E non si tratta di Pane Eucaristico solamente: si tratta di “pani e pesci” che rappresentano il cibo quotidiano, il mangiare di Dio con noi, il cibo della mensa e della tavola condiviso nelle nostre famiglie, nelle case di ogni uomo e di ogni donna, in ogni epoca e in ogni luogo. Ed è un lavoro “imperfetto”, inconcluso, che non finisce mai, perché avremo sempre una porzione di umanità - e purtroppo, oggi, ancora grande - affamata di pane quotidiano, desiderosa di sfamarsi di ciò che invece il mondo spesso le nega, perché incapace di condividere.

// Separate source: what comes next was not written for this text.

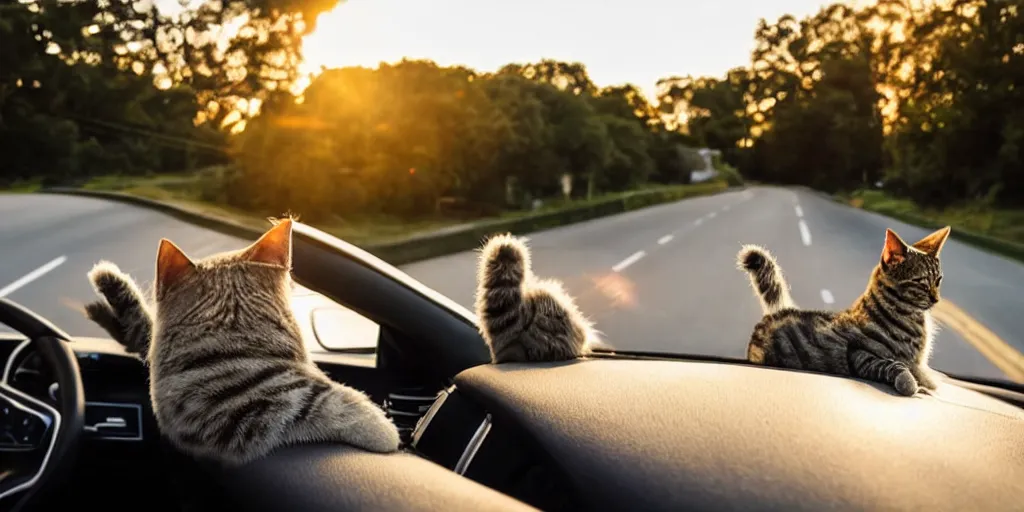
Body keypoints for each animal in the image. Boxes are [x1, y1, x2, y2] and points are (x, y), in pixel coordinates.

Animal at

“Condividere”: questa è la chiave di volta di tutta la vicenda. Questa è la soluzione di quello strafalcione grammaticale di Luca, che “fece fare” i gesti eucaristici sul pane e sui pesci a Gesù (e il pesce, non dimentichiamo, è Cristo stesso), il quale però, poi, “dava” ai discepoli il pane da distribuire alla folla, perché questa condivisione di pane con l'umanità affamata non smetta mai. In memoria dell'Eucarestia; nel nome di Gesù; nel nome di quella comunione eucaristica che magari facciamo devotamente tutte le domeniche (e anche più volte la settimana) e che proprio per questo ci impedisce di dimenticarci dei nostri fratelli che non hanno pane quotidiano da mettere sotto i denti.

Facciamo la comunione, allora, tutte le volte che vogliamo: ma non dimentichiamoci che non è sufficiente per sentirci in comunione con un Maestro che vuole che siamo “noi stessi a dare da mangiare” all'umanità affamata.